**Task to carry out**
The word "uuid" may appear in some lines of the data; copy every such line.
START Excerpted data
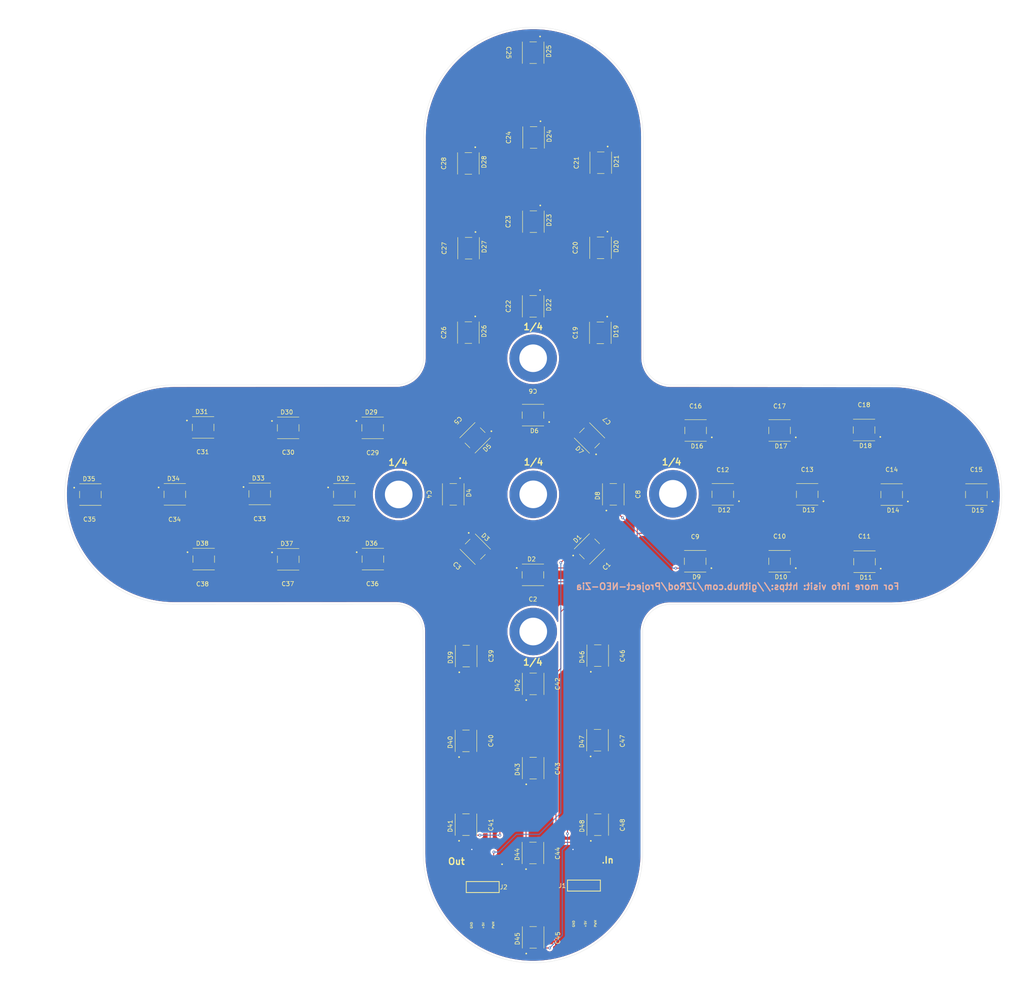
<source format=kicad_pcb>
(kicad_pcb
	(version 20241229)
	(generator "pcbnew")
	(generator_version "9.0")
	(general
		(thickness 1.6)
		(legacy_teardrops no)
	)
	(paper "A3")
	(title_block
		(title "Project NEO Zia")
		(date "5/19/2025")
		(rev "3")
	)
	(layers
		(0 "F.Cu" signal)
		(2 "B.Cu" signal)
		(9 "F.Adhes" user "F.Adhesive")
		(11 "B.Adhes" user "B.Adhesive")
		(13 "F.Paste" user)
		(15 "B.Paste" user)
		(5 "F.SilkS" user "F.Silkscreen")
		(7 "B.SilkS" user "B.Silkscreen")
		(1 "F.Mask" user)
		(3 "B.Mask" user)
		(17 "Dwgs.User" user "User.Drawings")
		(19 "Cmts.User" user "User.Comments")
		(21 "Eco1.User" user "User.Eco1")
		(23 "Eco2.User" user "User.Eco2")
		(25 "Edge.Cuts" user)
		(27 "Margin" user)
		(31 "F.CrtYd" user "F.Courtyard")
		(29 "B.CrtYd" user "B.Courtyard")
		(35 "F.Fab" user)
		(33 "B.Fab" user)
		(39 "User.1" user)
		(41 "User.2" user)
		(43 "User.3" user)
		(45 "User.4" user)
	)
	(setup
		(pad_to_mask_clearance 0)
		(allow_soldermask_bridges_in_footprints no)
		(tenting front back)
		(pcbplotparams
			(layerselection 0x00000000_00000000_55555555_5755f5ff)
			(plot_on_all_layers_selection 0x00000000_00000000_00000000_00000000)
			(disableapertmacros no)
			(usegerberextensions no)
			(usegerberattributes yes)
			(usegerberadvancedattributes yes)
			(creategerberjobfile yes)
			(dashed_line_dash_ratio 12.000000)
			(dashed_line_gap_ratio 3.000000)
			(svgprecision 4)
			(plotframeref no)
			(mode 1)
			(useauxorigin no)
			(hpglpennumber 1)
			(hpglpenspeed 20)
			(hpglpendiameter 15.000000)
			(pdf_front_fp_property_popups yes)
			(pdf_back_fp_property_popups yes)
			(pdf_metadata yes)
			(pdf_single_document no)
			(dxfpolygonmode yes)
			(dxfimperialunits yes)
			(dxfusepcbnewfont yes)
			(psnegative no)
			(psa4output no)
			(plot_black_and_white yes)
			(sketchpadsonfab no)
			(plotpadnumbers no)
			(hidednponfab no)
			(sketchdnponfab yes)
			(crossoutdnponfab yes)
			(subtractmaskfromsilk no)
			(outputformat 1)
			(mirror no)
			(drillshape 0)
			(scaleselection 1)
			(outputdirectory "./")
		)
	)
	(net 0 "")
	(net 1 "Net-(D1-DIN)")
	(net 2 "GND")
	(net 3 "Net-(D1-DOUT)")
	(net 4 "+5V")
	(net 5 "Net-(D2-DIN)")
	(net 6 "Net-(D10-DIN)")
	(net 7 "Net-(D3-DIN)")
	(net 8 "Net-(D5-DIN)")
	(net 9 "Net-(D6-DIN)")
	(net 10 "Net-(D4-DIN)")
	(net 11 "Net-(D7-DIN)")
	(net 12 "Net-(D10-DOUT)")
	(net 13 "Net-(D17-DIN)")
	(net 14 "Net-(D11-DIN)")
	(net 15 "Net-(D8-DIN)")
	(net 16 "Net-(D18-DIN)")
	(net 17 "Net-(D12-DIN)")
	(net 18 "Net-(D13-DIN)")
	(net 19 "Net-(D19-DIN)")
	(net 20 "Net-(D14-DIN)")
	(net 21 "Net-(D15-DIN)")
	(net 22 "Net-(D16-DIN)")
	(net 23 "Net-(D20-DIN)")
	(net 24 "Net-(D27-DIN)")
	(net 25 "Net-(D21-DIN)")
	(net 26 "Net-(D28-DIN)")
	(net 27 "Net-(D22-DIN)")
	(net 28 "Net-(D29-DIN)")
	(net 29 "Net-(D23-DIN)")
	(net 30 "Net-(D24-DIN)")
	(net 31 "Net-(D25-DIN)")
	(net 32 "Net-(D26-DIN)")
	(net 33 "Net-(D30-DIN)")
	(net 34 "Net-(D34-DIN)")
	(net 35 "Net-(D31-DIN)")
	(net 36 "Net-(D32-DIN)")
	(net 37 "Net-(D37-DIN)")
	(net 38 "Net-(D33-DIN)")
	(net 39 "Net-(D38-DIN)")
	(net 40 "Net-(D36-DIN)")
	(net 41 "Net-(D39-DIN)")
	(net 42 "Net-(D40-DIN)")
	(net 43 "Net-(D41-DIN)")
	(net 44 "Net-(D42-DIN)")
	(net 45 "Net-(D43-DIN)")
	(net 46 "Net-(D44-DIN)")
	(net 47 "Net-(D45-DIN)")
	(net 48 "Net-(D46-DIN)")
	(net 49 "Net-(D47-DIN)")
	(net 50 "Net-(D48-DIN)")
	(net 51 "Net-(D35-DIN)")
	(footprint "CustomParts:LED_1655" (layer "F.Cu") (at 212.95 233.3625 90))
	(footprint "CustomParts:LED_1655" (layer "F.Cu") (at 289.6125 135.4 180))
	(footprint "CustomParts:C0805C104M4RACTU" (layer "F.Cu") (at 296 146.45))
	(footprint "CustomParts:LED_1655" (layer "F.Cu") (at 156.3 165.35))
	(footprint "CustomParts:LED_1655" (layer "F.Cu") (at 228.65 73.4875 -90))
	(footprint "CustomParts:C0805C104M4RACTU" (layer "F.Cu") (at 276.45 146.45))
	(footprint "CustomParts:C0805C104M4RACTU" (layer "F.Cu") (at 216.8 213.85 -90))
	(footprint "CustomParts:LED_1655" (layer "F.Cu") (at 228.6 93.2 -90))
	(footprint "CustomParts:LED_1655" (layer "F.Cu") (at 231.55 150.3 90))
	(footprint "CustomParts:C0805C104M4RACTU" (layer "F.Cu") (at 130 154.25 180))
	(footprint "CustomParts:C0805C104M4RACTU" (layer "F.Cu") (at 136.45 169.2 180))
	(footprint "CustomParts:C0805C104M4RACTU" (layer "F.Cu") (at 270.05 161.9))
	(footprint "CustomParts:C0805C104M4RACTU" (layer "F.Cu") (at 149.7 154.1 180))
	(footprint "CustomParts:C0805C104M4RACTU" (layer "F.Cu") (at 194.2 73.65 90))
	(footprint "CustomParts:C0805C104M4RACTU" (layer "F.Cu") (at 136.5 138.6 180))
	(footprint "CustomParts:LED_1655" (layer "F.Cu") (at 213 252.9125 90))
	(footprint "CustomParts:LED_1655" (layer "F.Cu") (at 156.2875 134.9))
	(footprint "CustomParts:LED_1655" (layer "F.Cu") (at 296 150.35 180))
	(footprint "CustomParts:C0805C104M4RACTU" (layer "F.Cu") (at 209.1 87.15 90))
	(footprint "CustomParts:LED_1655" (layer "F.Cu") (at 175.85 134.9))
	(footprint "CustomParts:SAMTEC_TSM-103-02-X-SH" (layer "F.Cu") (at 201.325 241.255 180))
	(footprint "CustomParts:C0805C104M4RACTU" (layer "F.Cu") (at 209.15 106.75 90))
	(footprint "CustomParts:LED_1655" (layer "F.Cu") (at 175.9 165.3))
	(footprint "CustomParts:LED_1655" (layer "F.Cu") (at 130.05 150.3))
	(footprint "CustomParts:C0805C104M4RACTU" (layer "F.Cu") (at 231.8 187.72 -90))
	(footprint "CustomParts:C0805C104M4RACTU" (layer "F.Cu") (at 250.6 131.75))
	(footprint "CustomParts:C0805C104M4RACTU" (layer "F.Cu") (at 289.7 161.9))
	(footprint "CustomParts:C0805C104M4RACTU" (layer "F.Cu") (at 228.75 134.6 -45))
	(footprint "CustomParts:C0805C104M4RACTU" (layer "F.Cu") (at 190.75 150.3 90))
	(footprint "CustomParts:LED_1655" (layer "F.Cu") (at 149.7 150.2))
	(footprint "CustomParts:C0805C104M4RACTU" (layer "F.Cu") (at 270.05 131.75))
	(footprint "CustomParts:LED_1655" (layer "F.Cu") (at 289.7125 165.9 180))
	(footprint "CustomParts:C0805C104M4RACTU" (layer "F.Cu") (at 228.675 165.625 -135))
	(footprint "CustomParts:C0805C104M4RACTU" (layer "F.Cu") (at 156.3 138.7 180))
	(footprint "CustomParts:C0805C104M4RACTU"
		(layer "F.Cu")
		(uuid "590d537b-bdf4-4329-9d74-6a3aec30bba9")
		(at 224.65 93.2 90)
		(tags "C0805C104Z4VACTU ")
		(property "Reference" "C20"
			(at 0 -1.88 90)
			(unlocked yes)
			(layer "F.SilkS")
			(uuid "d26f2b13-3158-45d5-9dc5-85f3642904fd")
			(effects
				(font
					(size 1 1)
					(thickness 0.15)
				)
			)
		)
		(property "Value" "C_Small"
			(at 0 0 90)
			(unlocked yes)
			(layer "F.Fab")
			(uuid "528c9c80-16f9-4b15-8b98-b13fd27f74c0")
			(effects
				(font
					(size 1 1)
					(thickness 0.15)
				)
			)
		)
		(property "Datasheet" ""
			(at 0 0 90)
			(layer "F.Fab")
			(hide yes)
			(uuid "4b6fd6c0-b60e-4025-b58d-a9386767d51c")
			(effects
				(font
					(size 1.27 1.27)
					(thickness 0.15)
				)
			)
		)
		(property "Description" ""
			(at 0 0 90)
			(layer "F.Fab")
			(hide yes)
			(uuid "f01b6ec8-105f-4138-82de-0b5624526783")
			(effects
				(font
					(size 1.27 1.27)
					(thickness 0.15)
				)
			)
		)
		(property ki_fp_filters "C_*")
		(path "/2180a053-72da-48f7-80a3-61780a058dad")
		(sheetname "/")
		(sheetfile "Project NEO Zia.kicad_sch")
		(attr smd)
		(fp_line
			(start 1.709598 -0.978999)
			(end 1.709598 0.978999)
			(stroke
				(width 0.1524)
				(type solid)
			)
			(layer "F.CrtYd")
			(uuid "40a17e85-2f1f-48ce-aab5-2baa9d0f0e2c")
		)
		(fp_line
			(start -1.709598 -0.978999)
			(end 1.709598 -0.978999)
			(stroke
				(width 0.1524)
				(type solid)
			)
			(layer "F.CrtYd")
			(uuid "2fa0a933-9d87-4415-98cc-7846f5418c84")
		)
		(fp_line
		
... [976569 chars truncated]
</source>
END Excerpted data
**Your response**
		(uuid "590d537b-bdf4-4329-9d74-6a3aec30bba9")
			(uuid "d26f2b13-3158-45d5-9dc5-85f3642904fd")
			(uuid "528c9c80-16f9-4b15-8b98-b13fd27f74c0")
			(uuid "4b6fd6c0-b60e-4025-b58d-a9386767d51c")
			(uuid "f01b6ec8-105f-4138-82de-0b5624526783")
			(uuid "40a17e85-2f1f-48ce-aab5-2baa9d0f0e2c")
			(uuid "2fa0a933-9d87-4415-98cc-7846f5418c84")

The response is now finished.